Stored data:
——

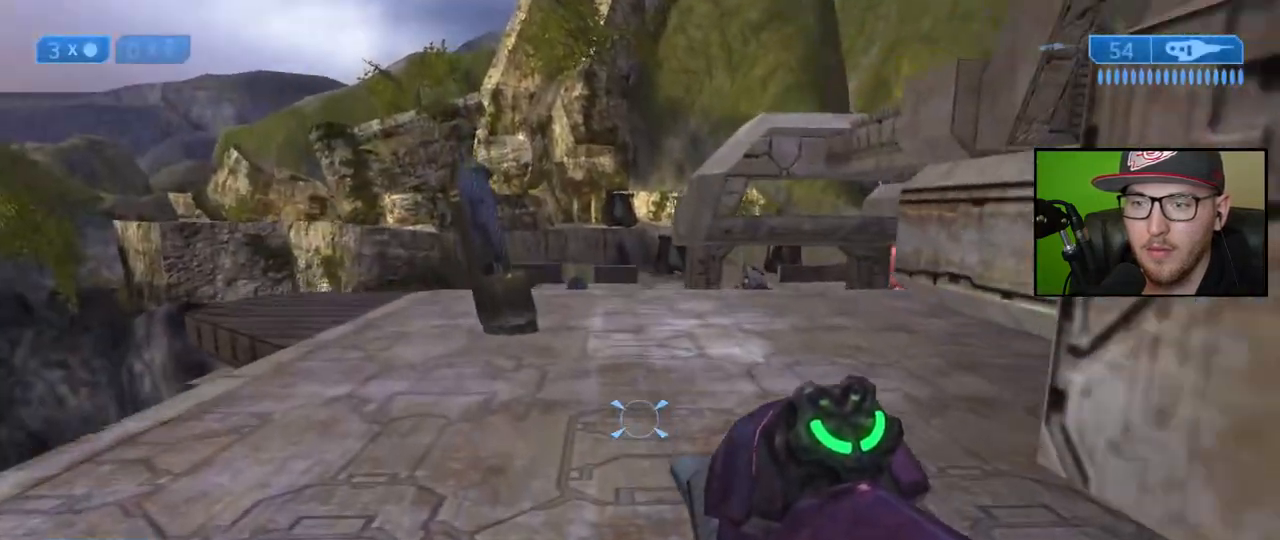
{"buttons": [], "left_stick": "up-left", "right_stick": "center", "events": [[467, "left_stick", "up-left"]]}
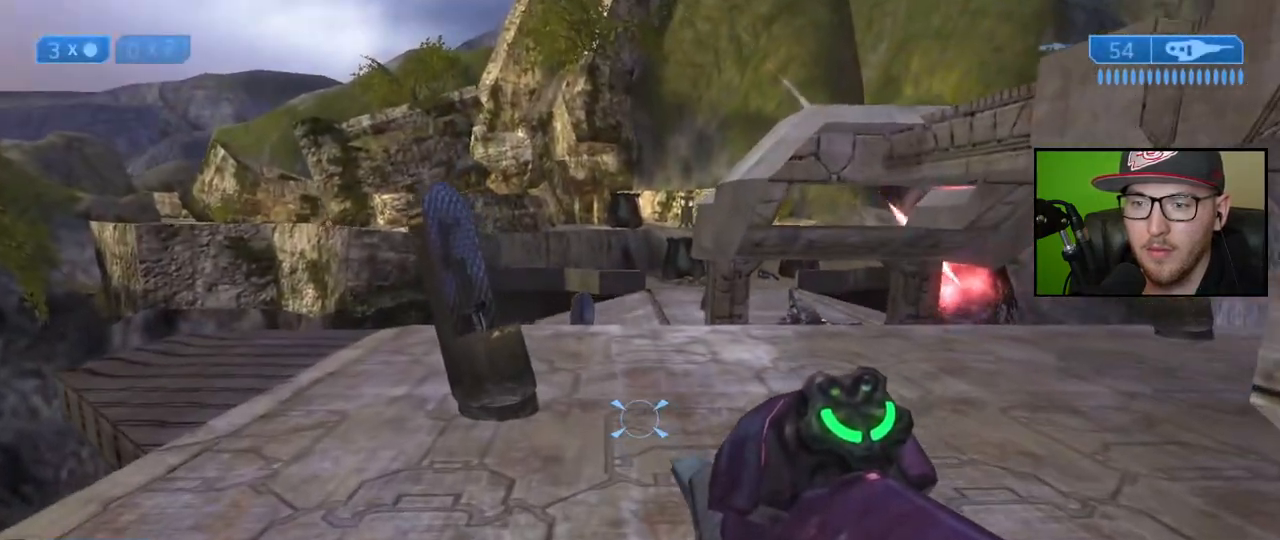
{"buttons": [], "left_stick": "up-left", "right_stick": "right", "events": [[200, "right_stick", "right"]]}
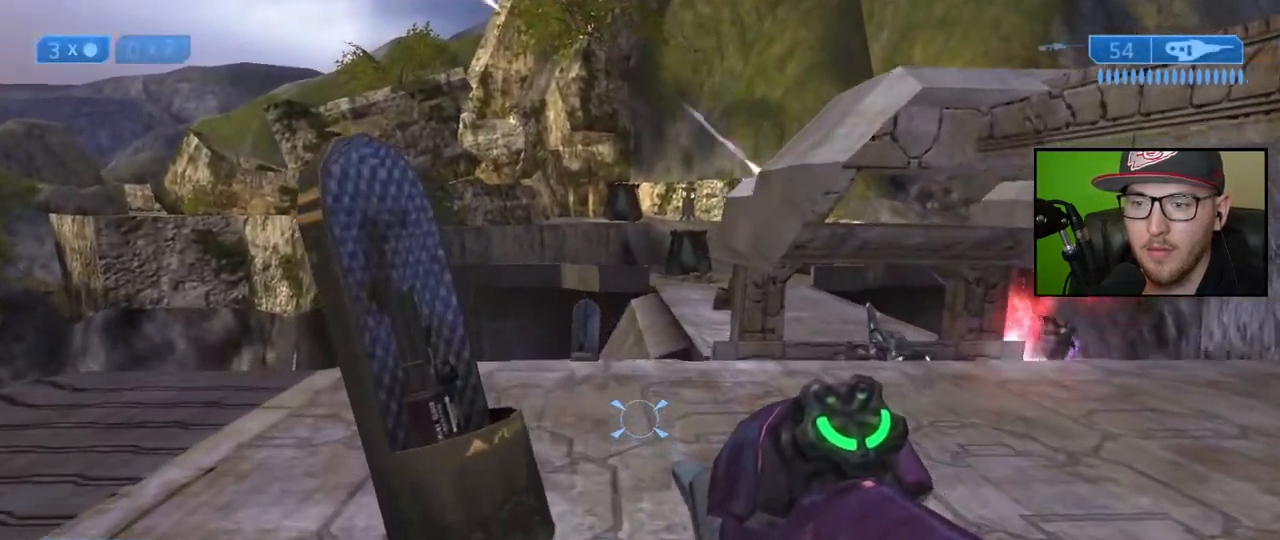
{"buttons": ["X"], "left_stick": "center", "right_stick": "center", "events": [[33, "right_stick", "down-right"], [317, "left_stick", "center"], [317, "right_stick", "center"], [383, "X", "down"]]}
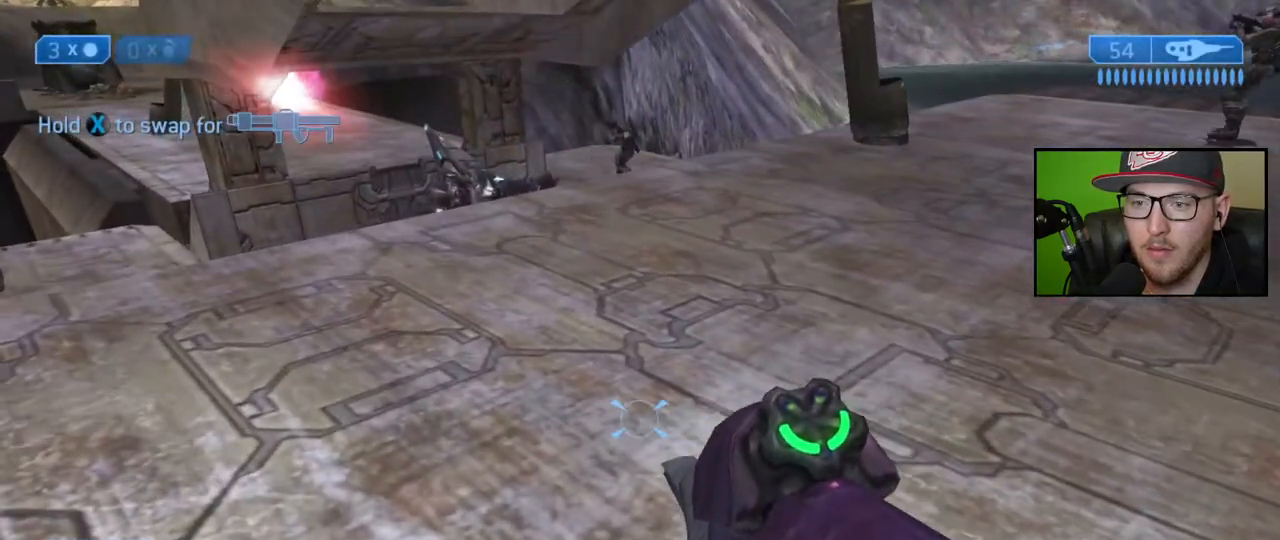
{"buttons": [], "left_stick": "up-left", "right_stick": "up-left", "events": [[267, "X", "up"], [267, "left_stick", "up-left"], [450, "right_stick", "up-left"]]}
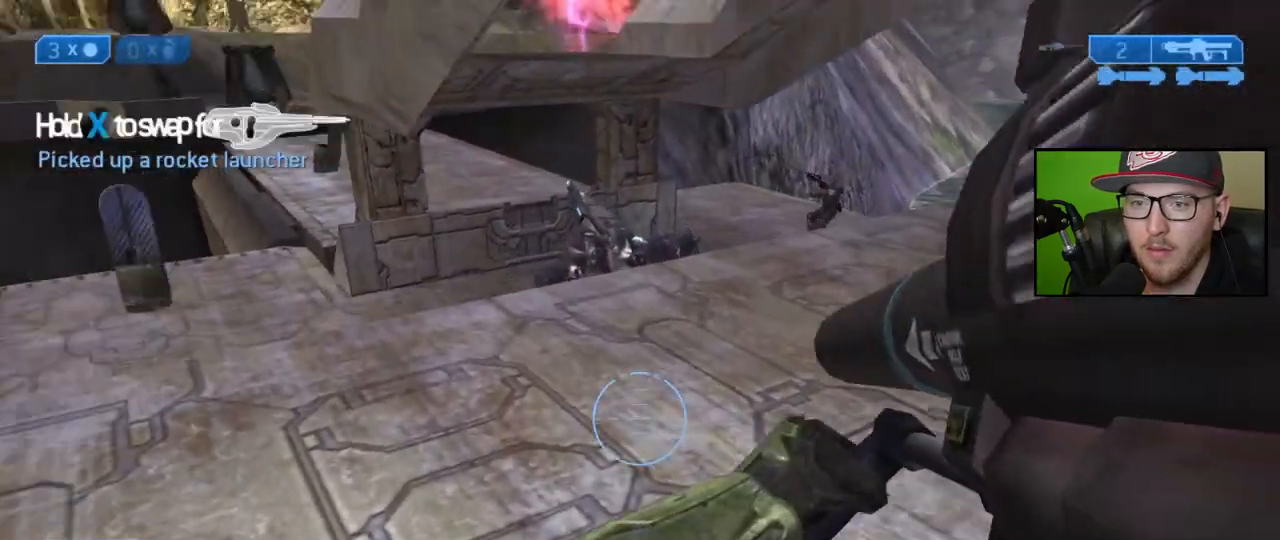
{"buttons": [], "left_stick": "up-left", "right_stick": "down", "events": [[133, "right_stick", "down"]]}
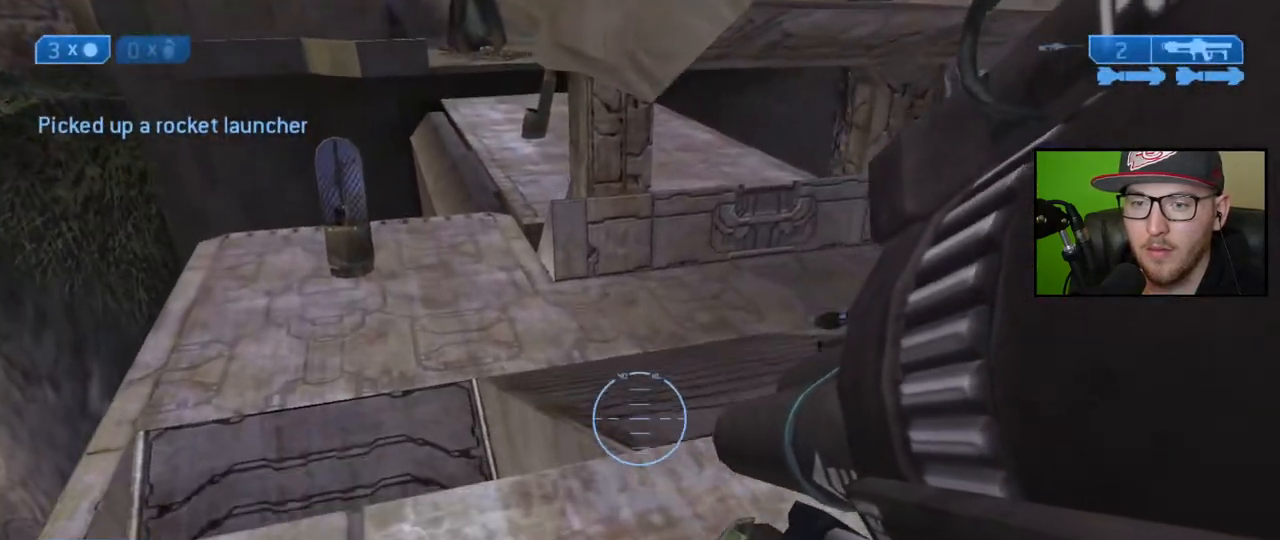
{"buttons": [], "left_stick": "up-left", "right_stick": "down-right", "events": [[467, "right_stick", "down-right"]]}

——

**PROBLEM:**
Apart from the images, the entries above must be returned without alteration.

**ANSWER SPACE:**
{"buttons": [], "left_stick": "up-left", "right_stick": "center", "events": [[467, "left_stick", "up-left"]]}
{"buttons": [], "left_stick": "up-left", "right_stick": "right", "events": [[200, "right_stick", "right"]]}
{"buttons": ["X"], "left_stick": "center", "right_stick": "center", "events": [[33, "right_stick", "down-right"], [317, "left_stick", "center"], [317, "right_stick", "center"], [383, "X", "down"]]}
{"buttons": [], "left_stick": "up-left", "right_stick": "up-left", "events": [[267, "X", "up"], [267, "left_stick", "up-left"], [450, "right_stick", "up-left"]]}
{"buttons": [], "left_stick": "up-left", "right_stick": "down", "events": [[133, "right_stick", "down"]]}
{"buttons": [], "left_stick": "up-left", "right_stick": "down-right", "events": [[467, "right_stick", "down-right"]]}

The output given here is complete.